Any Iowa fan thirsting for improved production on offense can get behind those.
Wide receiver Keagan Johnson indicated that things have been simplified on offense. Recall, quarterback Alex Padilla said during Iowa’s Citrus Bowl prep in December, "This offense is not easy. It takes a year, year-and-a-half to learn the intricacies of it."
That is a quote that can really stick to an offensive coordinator. And It sounds like — again, sounds like — Brian Ferentz has gotten the message and isn't content to rely on the same concepts this spring and in the fall.
“Definitely making things more simple but also just adjusting things that we did last year,” Johnson said. “We realize there are easier ways to do it.”
Perhaps that is further indication why Brian Ferentz in his news conference a few weeks ago emphasized on multiple occasions that he sees his quarterback position as more of a facilitator than a playmaker, even if that’s going against the grain of what most college programs do with quarterbacks.

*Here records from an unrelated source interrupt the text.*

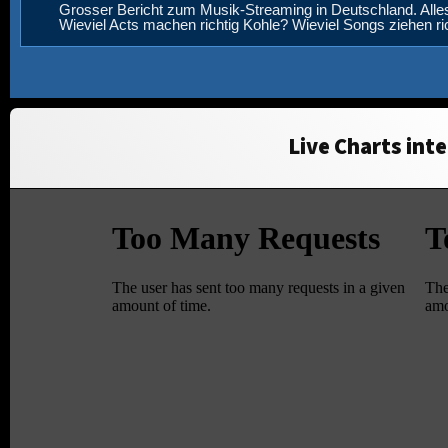
Grosser Bericht zum Musik-Streaming in Deutschland. Alle
Wieviel Acts machen richtig Kohle? Wieviel Songs ziehen r
Live Charts inte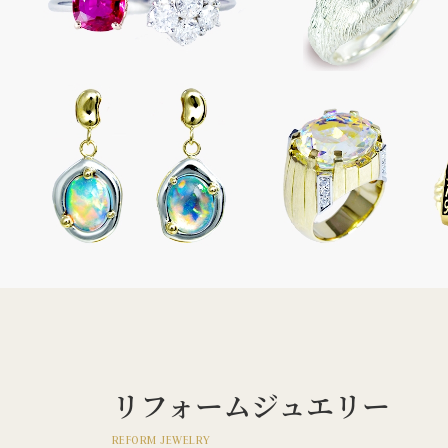
リフォームジュエリー
REFORM JEWELRY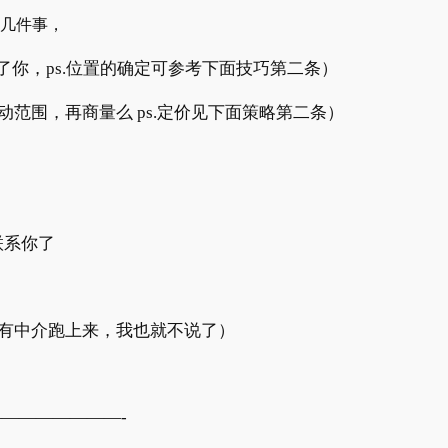
几件事，
了你，
ps.
位置的确定可参考下面技巧第二条）
动范围，再商量么
ps.
定价见下面策略第二条）
联系你了
有中介跑上来，我也就不说了）
———————-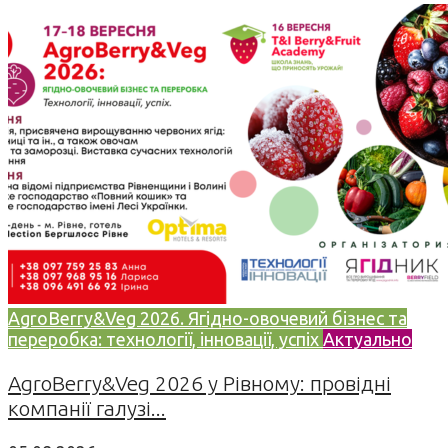
AgroBerry&Veg 2026. Ягідно-овочевий бізнес та
переробка: технології, інновації, успіх
Актуально
AgroBerry&Veg 2026 у Рівному: провідні
компанії галузі...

“The quicker it gets out of his hands, whether we’re running it or throwing it,” Ferentz said on March 30, “the better it is for … Iowa football.”

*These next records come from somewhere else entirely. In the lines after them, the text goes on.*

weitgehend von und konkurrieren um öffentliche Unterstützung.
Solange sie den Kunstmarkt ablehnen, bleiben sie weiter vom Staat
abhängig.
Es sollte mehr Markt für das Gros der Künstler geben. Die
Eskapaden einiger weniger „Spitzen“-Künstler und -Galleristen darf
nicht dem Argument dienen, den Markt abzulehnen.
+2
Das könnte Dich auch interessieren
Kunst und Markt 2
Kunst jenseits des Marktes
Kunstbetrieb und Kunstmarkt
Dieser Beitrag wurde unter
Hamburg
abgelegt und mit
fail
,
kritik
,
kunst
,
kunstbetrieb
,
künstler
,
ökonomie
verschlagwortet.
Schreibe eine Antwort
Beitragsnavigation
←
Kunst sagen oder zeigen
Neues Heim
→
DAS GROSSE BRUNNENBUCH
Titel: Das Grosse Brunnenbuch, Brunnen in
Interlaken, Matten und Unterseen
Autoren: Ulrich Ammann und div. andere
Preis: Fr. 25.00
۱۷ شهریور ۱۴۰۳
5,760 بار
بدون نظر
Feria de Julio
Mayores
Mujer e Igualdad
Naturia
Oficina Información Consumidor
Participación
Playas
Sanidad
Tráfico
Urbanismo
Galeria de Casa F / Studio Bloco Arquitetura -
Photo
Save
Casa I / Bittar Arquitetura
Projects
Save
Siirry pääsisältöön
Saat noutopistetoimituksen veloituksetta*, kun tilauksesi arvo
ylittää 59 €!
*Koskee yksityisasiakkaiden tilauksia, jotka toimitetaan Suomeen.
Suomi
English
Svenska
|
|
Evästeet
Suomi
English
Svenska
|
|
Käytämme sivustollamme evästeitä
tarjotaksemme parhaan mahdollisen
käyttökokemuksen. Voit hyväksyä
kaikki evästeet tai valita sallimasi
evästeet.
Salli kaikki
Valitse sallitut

Johnson, who said he’s still predominantly playing the “X” position he took over in the middle of last season from since-departed Tyrone Tracy Jr., said the offense has taken ownership of improvement and "needs to improve and hold up our end of the bargain.”
He also credited new voices in the program — former Wisconsin quarterbacks coach and Colorado State offensive coordinator Jon Budmayer was recently added as an offensive analyst — as helping to identify productive changes.

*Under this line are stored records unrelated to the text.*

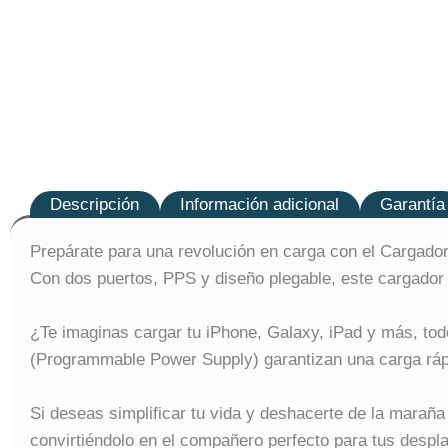
Descripción
Información adicional
Garantía
Prepárate para una revolución en carga con el Cargado
Con dos puertos, PPS y diseño plegable, este cargador o
¿Te imaginas cargar tu iPhone, Galaxy, iPad y más, to
(Programmable Power Supply) garantizan una carga rápida
Si deseas simplificar tu vida y deshacerte de la marañ
convirtiéndolo en el compañero perfecto para tus desplaz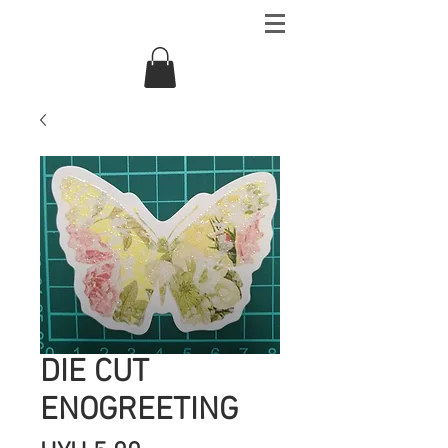
DIE CUT
ENOGREETING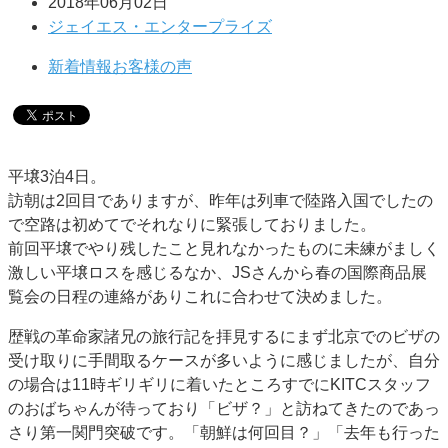
2018年06月02日
ジェイエス・エンタープライズ
新着情報
お客様の声
平壌3泊4日。
訪朝は2回目でありますが、昨年は列車で陸路入国でしたの
で空路は初めてでそれなりに緊張しておりました。
前回平壌でやり残したこと見れなかったものに未練がましく
激しい平壌ロスを感じるなか、JSさんから春の国際商品展
覧会の日程の連絡がありこれに合わせて決めました。
歴戦の革命家諸兄の旅行記を拝見するにまず北京でのビザの
受け取りに手間取るケースが多いように感じましたが、自分
の場合は11時ギリギリに着いたところすでにKITCスタッフ
のおばちゃんが待っており「ビザ？」と訪ねてきたのであっ
さり第一関門突破です。「朝鮮は何回目？」「去年も行った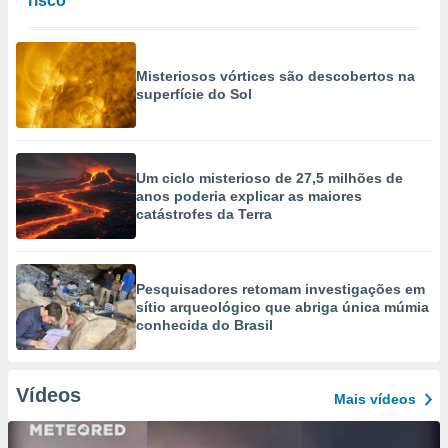
risco
Misteriosos vórtices são descobertos na
superfície do Sol
Um ciclo misterioso de 27,5 milhões de
anos poderia explicar as maiores
catástrofes da Terra
Pesquisadores retomam investigações em
sítio arqueológico que abriga única múmia
conhecida do Brasil
Vídeos
Mais vídeos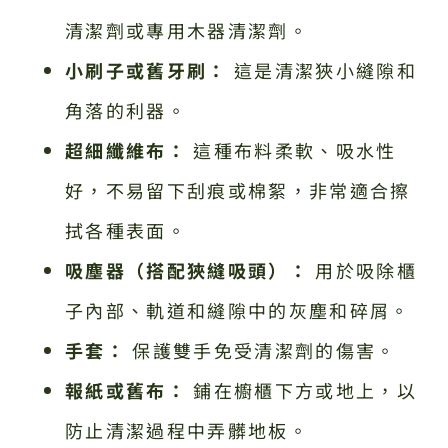
清潔劑或專用木器清潔劑。
小刷子或舊牙刷：
這是清潔狹小縫隙和
角落的利器。
超細纖維布：
這種布料柔軟、吸水性
好，不易留下刮痕或棉絮，非常適合擦
拭各種表面。
吸塵器（搭配狹縫吸頭）：
用於吸除櫃
子內部、軌道和縫隙中的灰塵和碎屑。
手套：
保護雙手免受清潔劑的傷害。
報紙或舊布：
鋪在櫥櫃下方或地上，以
防止清潔過程中弄髒地板。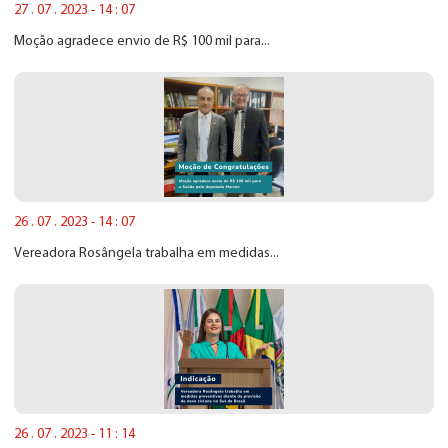
27 . 07 . 2023 - 14 : 07
Moção agradece envio de R$ 100 mil para...
26 . 07 . 2023 - 14 : 07
Vereadora Rosângela trabalha em medidas...
26 . 07 . 2023 - 11 : 14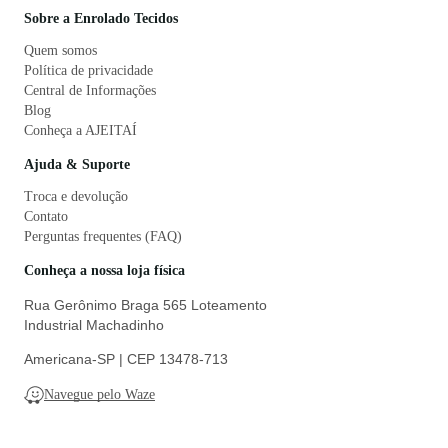
Sobre a Enrolado Tecidos
Quem somos
Política de privacidade
Central de Informações
Blog
Conheça a AJEITAÍ
Ajuda & Suporte
Troca e devolução
Contato
Perguntas frequentes (FAQ)
Conheça a nossa loja física
Rua Gerônimo Braga 565 Loteamento
Industrial Machadinho
Americana-SP | CEP 13478-713
Navegue pelo Waze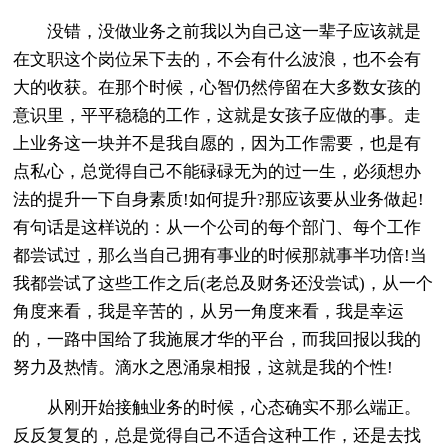
没错，没做业务之前我以为自己这一辈子应该就是
在文职这个岗位呆下去的，不会有什么波浪，也不会有
大的收获。在那个时候，心智仍然停留在大多数女孩的
意识里，平平稳稳的工作，这就是女孩子应做的事。走
上业务这一块并不是我自愿的，因为工作需要，也是有
点私心，总觉得自己不能碌碌无为的过一生，必须想办
法的提升一下自身素质!如何提升?那应该要从业务做起!
有句话是这样说的：从一个公司的每个部门、每个工作
都尝试过，那么当自己拥有事业的时候那就事半功倍!当
我都尝试了这些工作之后(老总及财务还没尝试)，从一个
角度来看，我是辛苦的，从另一角度来看，我是幸运
的，一路中国给了我施展才华的平台，而我回报以我的
努力及热情。滴水之恩涌泉相报，这就是我的个性!
从刚开始接触业务的时候，心态确实不那么端正。
反反复复的，总是觉得自己不适合这种工作，还是去找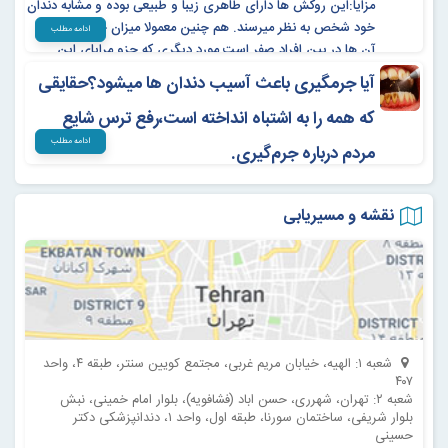
مزایا:این روکش ها دارای طاهری زیبا و طبیعی بوده و مشابه دندان
خود شخص به نظر میرسند. هم چنین معمولا میزان حساسیت به
ادامه مطلب
آن ها در بین افراد صفر است.مورد دیگری که جزو مرایای این
روش محسوب میشود عدم تغییر رنگ آن است.
آیا جرمگیری باعث آسیب دندان ها میشود؟حقایقی
که همه را به اشتباه انداخته است،رفع ترس شایع
ادامه مطلب
مردم درباره جرم‌گیری.
یکی از پر تکرارترین سوالاتی که همیشه بیماران در کلینیک های
دندانپزشکی مطرح میکنند این است که:
نقشه و مسیریابی
«خانم دکتر، جرم‌گیری به دندان آسیب میزند؟ اینکه شایعه شده به
مینای دندان آسیب میزند صحت دارد!»
شعبه ۱: الهیه، خیابان مریم غربی، مجتمع کویین سنتر، طبقه ۴، واحد
۴۰۷
شعبه ۲: تهران، شهرری، حسن اباد (فشافویه)، بلوار امام خمینی، نبش
بلوار شریفی، ساختمان سورنا، طبقه اول، واحد ۱، دندانپزشکی دکتر
حسینی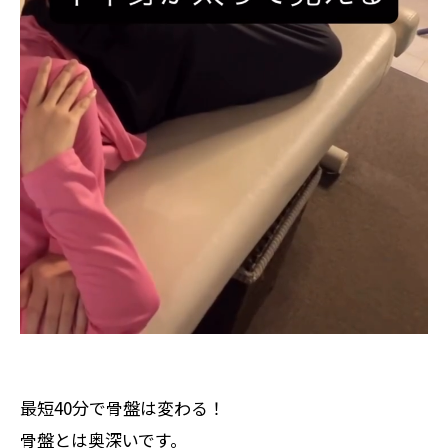
最短40分で骨盤は変わる！
骨盤とは奥深いです。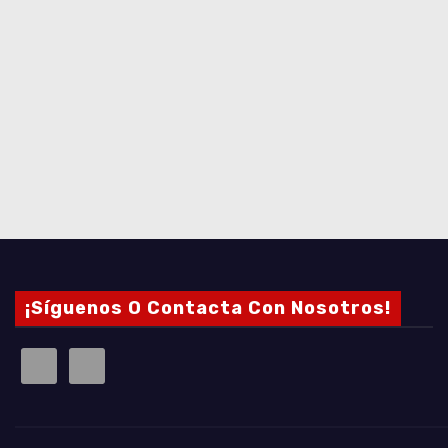
¡Síguenos O Contacta Con Nosotros!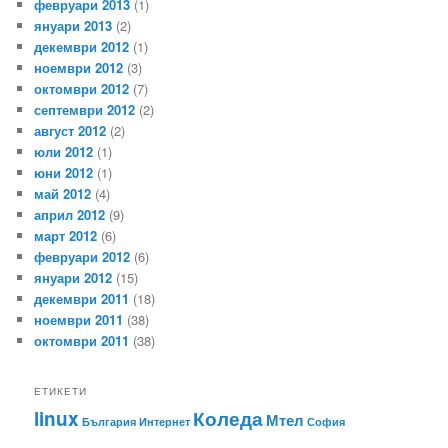
февруари 2013
(1)
януари 2013
(2)
декември 2012
(1)
ноември 2012
(3)
октомври 2012
(7)
септември 2012
(2)
август 2012
(2)
юли 2012
(1)
юни 2012
(1)
май 2012
(4)
април 2012
(9)
март 2012
(6)
февруари 2012
(6)
януари 2012
(15)
декември 2011
(18)
ноември 2011
(38)
октомври 2011
(38)
ЕТИКЕТИ
linux
Коледа
Мтел
България
Интернет
София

“I see it every day, getting a little bit better,” said Johnson, a rare four-star wide receiver recruit that was sold on Iowa and is entering his sophomore season. “(With) running new routes or just changing certain timings, it takes some time to get comfortable when you’re used to doing something for so long. And I think every day, we kind of take more steps.”
Another (potential?) hint of change with the Hawkeye offense.
It also should be noted that the Iowa first-team defense is down all three returning linebackers this month and is working in a lot of new faces in the secondary. So, room for skepticism? Sure.
Iowa's spring "scrimmage" is approaching, at 9:45 a.m. April 23 at Kinnick Stadium. In the past, I’ve probably been guilty of reading too much into one practice — just because it’s the only Iowa football we see between Jan. 1 and mid-August. This spring, I’ll try to reinforce that it’s only one data point out of 15 spring practices plus the 20-some that will occur (largely behind closed doors) in August before Iowa's Sept. 3 opener against South Dakota State.
So, the main purpose of this column is to tell you what’s being said about the biggest hot-button offseason issue for the Hawkeyes: the offense.
And the evidence shows that are changes coming, even if they are on the more subtle and nuanced side.
How much of a difference they make, we can all see for ourselves in September.